3. Die von den Vorinstanzen angestellten Billigkeitserwägungen sind mit dem klaren Wortlaut des § 61 Abs 3 EheG nicht vereinbar und übersehen, dass die Beklagte nach gemäß § 55 EheG erfolgter Scheidung unterhaltsrechtlich nicht „völlig schutzlos“ ist:

Wird eine Ehe nach § 55 EheG geschieden und enthält das Scheidungsurteil keinen Schuldausspruch, steht jenem Ehegatten, der die Scheidung nicht verlangt hat, im Bedarfsfall ein Billigkeitsunterhalt nach § 69 Abs 3 EheG zu, der nach der Rechtsprechung und der überwiegenden Lehre auch höher sein kann als ein Unterhaltsbeitrag nach § 68 EheG. Diese Privilegierung wird ua damit begründet, dass im Anwendungsfall des § 68 EheG auch den Unterhaltsberechtigten ein Verschulden an der Zerrüttung der Ehe trifft, im Fall des § 69 Abs 3 EheG jedoch nicht und dass es der Unterhaltspflichtige ist, der aus der Ehe drängt (vgl Gitschthaler in Gitschthaler/Höllwerth , EuPR [2011] § 69 EheG Rz 27 f mit zahlreichen Nachweisen aus Lehre und Rechtsprechung).

4. Für den Anlassfall folgt daraus, dass eine Verfahrensergänzung in erster Instanz unumgänglich ist: Zwar belegen die vom Erstgericht getroffenen Feststellungen eindeutig, dass es der Kläger war, der die Zerrüttung der Ehe zwischen den Streitteilen verursachte. Ob aber die festgestellten Verhaltensweisen des Klägers von ihm zu verantworten sind, was davon abhängt, ob dieses Verhalten in einem die erforderliche Einsichts‑ und Urteilsfähigkeit ausschließenden Geisteszustands erfolgte, lässt sich ohne ergänzende Feststellungen ‑ allenfalls nach Einholung eines vom Kläger auch beantragten Sachverständigengut-achtens ‑ nicht beurteilen.

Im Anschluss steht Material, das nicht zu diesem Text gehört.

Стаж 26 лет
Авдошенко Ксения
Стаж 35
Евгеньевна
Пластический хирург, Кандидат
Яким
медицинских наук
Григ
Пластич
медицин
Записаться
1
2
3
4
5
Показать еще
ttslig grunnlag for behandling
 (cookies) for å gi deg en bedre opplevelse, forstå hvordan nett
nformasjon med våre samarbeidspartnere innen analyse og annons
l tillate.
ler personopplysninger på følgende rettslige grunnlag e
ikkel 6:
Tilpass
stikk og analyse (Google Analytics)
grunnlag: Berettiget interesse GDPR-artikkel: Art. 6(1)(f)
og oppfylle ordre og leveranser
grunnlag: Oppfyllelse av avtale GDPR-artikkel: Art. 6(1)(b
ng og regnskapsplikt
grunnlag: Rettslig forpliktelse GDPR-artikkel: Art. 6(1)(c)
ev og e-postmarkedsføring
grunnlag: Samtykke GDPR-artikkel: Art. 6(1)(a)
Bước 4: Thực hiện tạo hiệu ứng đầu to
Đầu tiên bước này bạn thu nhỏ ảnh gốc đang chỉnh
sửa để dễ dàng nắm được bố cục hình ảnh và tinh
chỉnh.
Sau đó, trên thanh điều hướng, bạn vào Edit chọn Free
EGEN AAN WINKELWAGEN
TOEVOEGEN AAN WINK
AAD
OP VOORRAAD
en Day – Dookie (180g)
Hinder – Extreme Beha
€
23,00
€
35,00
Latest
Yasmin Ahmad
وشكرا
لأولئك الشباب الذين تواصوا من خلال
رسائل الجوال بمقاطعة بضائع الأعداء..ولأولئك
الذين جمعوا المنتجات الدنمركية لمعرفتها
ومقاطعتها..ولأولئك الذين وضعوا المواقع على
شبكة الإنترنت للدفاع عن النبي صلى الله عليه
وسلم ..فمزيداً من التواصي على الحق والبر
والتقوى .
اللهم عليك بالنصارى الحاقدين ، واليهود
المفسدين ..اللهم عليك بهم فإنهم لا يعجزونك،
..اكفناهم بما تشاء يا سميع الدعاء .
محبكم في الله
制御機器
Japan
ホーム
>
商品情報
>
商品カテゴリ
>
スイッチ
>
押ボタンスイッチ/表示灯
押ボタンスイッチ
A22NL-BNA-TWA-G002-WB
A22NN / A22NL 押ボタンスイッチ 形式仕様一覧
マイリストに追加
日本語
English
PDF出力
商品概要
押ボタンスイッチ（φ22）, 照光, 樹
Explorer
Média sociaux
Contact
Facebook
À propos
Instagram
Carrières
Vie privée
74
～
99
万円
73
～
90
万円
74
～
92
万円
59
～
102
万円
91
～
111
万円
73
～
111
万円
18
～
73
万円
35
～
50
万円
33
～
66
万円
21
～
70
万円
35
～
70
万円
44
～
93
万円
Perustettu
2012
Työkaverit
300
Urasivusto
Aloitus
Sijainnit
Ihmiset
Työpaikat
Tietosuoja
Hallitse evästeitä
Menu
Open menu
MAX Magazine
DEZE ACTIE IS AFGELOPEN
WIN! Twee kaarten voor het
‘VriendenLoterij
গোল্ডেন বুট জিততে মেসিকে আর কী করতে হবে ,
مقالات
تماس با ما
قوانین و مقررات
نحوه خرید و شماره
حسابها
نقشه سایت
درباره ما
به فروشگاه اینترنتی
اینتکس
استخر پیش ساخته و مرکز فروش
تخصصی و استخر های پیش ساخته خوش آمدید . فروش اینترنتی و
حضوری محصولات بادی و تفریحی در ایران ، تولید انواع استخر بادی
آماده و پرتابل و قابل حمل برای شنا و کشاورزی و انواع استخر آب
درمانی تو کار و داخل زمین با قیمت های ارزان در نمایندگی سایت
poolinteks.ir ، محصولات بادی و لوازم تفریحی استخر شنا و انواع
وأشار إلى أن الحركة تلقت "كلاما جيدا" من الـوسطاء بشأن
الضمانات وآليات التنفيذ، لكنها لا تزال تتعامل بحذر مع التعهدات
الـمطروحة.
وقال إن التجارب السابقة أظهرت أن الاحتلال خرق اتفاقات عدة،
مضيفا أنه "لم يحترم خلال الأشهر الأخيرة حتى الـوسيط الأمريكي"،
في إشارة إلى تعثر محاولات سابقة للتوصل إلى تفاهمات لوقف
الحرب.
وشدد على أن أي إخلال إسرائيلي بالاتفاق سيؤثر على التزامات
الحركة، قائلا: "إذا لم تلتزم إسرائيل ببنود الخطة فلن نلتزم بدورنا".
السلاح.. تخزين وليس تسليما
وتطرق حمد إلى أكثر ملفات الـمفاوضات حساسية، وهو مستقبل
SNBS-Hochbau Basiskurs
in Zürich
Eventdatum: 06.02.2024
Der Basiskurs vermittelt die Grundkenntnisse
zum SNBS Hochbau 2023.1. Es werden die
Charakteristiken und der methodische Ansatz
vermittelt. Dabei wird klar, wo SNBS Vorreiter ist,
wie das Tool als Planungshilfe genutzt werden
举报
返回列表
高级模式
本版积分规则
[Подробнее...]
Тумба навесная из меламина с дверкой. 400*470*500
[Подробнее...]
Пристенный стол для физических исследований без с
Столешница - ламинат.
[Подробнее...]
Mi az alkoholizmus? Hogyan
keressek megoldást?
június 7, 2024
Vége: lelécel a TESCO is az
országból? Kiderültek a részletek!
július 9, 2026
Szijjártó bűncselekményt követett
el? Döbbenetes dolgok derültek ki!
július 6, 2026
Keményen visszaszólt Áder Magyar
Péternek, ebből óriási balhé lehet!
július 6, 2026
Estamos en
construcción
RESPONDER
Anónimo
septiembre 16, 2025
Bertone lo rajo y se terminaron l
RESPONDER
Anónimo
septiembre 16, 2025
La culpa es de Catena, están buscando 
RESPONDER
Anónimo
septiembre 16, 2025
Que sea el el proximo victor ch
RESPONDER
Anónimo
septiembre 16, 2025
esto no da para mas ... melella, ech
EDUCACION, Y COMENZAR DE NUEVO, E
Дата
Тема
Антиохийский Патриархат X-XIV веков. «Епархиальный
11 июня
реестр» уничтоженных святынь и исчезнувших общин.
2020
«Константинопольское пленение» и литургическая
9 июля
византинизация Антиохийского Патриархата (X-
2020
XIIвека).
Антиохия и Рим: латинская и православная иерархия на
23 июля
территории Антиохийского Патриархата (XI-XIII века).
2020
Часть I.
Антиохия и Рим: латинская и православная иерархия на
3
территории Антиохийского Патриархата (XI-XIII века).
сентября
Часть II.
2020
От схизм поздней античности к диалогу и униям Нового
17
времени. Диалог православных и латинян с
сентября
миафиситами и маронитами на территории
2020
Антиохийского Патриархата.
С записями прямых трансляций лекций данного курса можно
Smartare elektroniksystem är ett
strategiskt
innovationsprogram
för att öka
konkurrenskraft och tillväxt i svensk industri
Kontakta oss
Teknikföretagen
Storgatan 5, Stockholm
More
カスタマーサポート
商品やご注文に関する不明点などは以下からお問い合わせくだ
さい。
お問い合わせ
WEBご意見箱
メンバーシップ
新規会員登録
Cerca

Sollte sich nach Verfahrensergänzung ergeben, dass der Kläger bereits zu Beginn der in der Ehe aufgetretenen Probleme, die durch sein Verhalten verursacht wurden, keine ausreichende Einsichts- und Urteilsfähigkeit hatte, wird der Verschuldensantrag der Beklagten abzuweisen sein. Andernfalls muss geklärt werden, wann die Zerrüttung der Ehe eintrat. Nur dann, wenn dieser Zeitpunkt vor Verlust der Einsichts- und Urteilsfähigkeit des Klägers liegt, dem Kläger also sein ehezerrüttendes Verhalten vorwerfbar war, kommt ein Ausspruch seines Zerrüttungsverschuldens iSd § 61 Abs 3 EheG in Betracht.

5. Die Entscheidungen der Vorinstanzen sind daher im Umfang des allein bekämpften Verschuldensausspruchs und im Umfang der Kostenentscheidungen aufzuheben.

Der Kostenvorbehalt beruht auf § 52 ZPO.